Le projet de règlement prévoit aussi un contrôle plus sévère et plus rapide des acquisitions des géants du Net, pour éviter qu’elles ne constituent un frein à la libre-concurrence.
Le DSA fait encore l’objet de discussion complexes
Le DSA vise quant à lui à mieux encadrer les contenus et sera applicable à tous les intermédiaires en ligne.
De nombreux sujets entrent dans son champ de compétence tels que la responsabilité des plateformes, la lutte contre la diffusion de contenus illicites et contre la désinformation sur Internet, la lutte contre la contrefaçon ou la publicité en ligne.
Les obligations légales qui s’appliqueront aux entreprises de la tech varieront en fonction de leur taille. Des exemptions de diligence raisonnable pourront être accordées aux PME. Ce volet fait encore l’objet d’intenses débats au sein du Parlement européen (PE).
Contrairement au DMA, qui n’a pas subi de modifications majeures de la part des États membres, le DSA a donné lieu à des discussions complexes au sein du Conseil. Même constat au PE ou les députés n’ont pas encore arrêté leur position commune sur le texte alors que le projet de règlement sur les marchés numériques (DMA) a été voté le 23 novembre, à une écrasante majorité (42 voix pour 2 contre et 1 abstention), par les députés de la Commission du marché intérieur et de la protection des consommateurs (IMCO).
Rehaussement des seuils pour les « gatekeepers »
Parmi les modifications apportées à la proposition initiale de la Commission concernant la DMA, les eurodéputés ont modifié les seuils définissant une plateforme de « gatekeeper ». « Il s’agissait de restreindre le nombre d’entreprises visées », explique un collaborateur d’Andreas Schwab (PPE, Allemagne), rapporteur sur le texte. Ce dernier voulait initialement le limiter aux GAFAM « afin de concentrer les ressources de mise en œuvre sur les plus grandes plateformes ».

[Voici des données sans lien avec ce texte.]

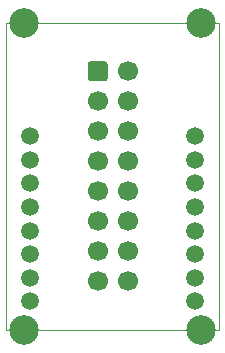
<source format=gbr>
G04 #@! TF.GenerationSoftware,KiCad,Pcbnew,6.0.10+dfsg-1~bpo11+1*
G04 #@! TF.ProjectId,top,746f702e-6b69-4636-9164-5f7063625858,rev?*
G04 #@! TF.SameCoordinates,Original*
G04 #@! TF.FileFunction,Copper,L2,Bot*
G04 #@! TF.FilePolarity,Positive*
%FSLAX46Y46*%
G04 Gerber Fmt 4.6, Leading zero omitted, Abs format (unit mm)*
%MOMM*%
%LPD*%
G01*
G04 APERTURE LIST*
G04 #@! TA.AperFunction,Profile*
%ADD10C,0.120000*%
G04 #@! TD*
G04 #@! TA.AperFunction,ComponentPad*
%ADD11C,1.500000*%
G04 #@! TD*
G04 #@! TA.AperFunction,ComponentPad*
%ADD12C,2.500000*%
G04 #@! TD*
G04 #@! TA.AperFunction,ComponentPad*
%ADD13C,1.700000*%
G04 #@! TD*
G04 APERTURE END LIST*
D10*
X166500000Y-100000000D02*
X184500000Y-100000000D01*
X184500000Y-100000000D02*
X184500000Y-126000000D01*
X184500000Y-126000000D02*
X166500000Y-126000000D01*
X166500000Y-126000000D02*
X166500000Y-100000000D01*
D11*
X168500000Y-109600000D03*
X168500000Y-111600000D03*
X168500000Y-113600000D03*
X168500000Y-115600000D03*
X168500000Y-117600000D03*
X168500000Y-119600000D03*
X168500000Y-121600000D03*
X168500000Y-123600000D03*
X182500000Y-123600000D03*
X182500000Y-121600000D03*
X182500000Y-119600000D03*
X182500000Y-117600000D03*
X182500000Y-115600000D03*
X182500000Y-113600000D03*
X182500000Y-111600000D03*
X182500000Y-109600000D03*
D12*
X168000000Y-100000000D03*
X183000000Y-100000000D03*
X183000000Y-126000000D03*
X168000000Y-126000000D03*
G04 #@! TA.AperFunction,ComponentPad*
G36*
G01*
X173402500Y-104710000D02*
X173402500Y-103510000D01*
G75*
G02*
X173652500Y-103260000I250000J0D01*
G01*
X174852500Y-103260000D01*
G75*
G02*
X175102500Y-103510000I0J-250000D01*
G01*
X175102500Y-104710000D01*
G75*
G02*
X174852500Y-104960000I-250000J0D01*
G01*
X173652500Y-104960000D01*
G75*
G02*
X173402500Y-104710000I0J250000D01*
G01*
G37*
G04 #@! TD.AperFunction*
D13*
X176792500Y-104110000D03*
X174252500Y-106650000D03*
X176792500Y-106650000D03*
X174252500Y-109190000D03*
X176792500Y-109190000D03*
X174252500Y-111730000D03*
X176792500Y-111730000D03*
X174252500Y-114270000D03*
X176792500Y-114270000D03*
X174252500Y-116810000D03*
X176792500Y-116810000D03*
X174252500Y-119350000D03*
X176792500Y-119350000D03*
X174252500Y-121890000D03*
X176792500Y-121890000D03*
M02*

</source>
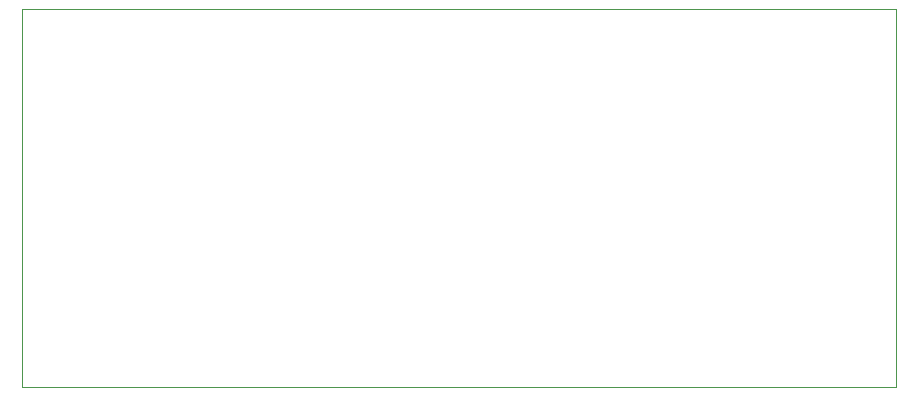
<source format=gbr>
G04*
G04 #@! TF.GenerationSoftware,Altium Limited,Altium Designer,23.5.1 (21)*
G04*
G04 Layer_Color=0*
%FSLAX44Y44*%
%MOMM*%
G71*
G04*
G04 #@! TF.SameCoordinates,231D9C50-7758-4538-8D20-5E9162DCA36C*
G04*
G04*
G04 #@! TF.FilePolarity,Positive*
G04*
G01*
G75*
%ADD38C,0.0254*%
D38*
X0Y0D02*
X740000D01*
Y320000D01*
X0D01*
Y0D01*
M02*

</source>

Face à l’opposition, notamment des Verts et des Socialistes, les seuils ont finalement été légèrement revus à la hausse.
Pour entrer dans le champ d’application du DMA, une entreprise doit avoir un chiffre d’affaires de 8 milliards d’euros annuel, contre 6,5 milliards d’euros auparavant. De plus, leur capitalisation boursière doit être de 80 milliards d’euros, contre 65 milliards d’euros d’après le texte de la Commission. Pour être qualifiées de contrôleur d’accès elles devront également disposer d’au moins 45 millions d’utilisateurs finaux par mois ainsi que de plus de 10 000 entreprises utilisatrices.
La France aura un rôle clé dans le calendrier
Prochaines étapes ? L’adoption en plénière, probablement courant du mois de décembre, de la position du PE sur le DMA. Les eurodéputés devront également finaliser les discussions sur le DSA.
Une fois cette phase de négociation achevée, les discussions en trilogue – qui réunit les représentants de la Commission, du Conseil et du PE – pourront débuter afin d’aboutir à une position finale commune.
La France, qui tiendra la présidence du conseil de l’UE de janvier à juin 2022, jouera un rôle clé dans l’adoption des deux projets de règlement. « La France, pendant sa présidence, travaillera à faire aboutir ces textes ambitieux », a souligné Clément Beaune, le secrétaire d’Etat aux affaires européennes.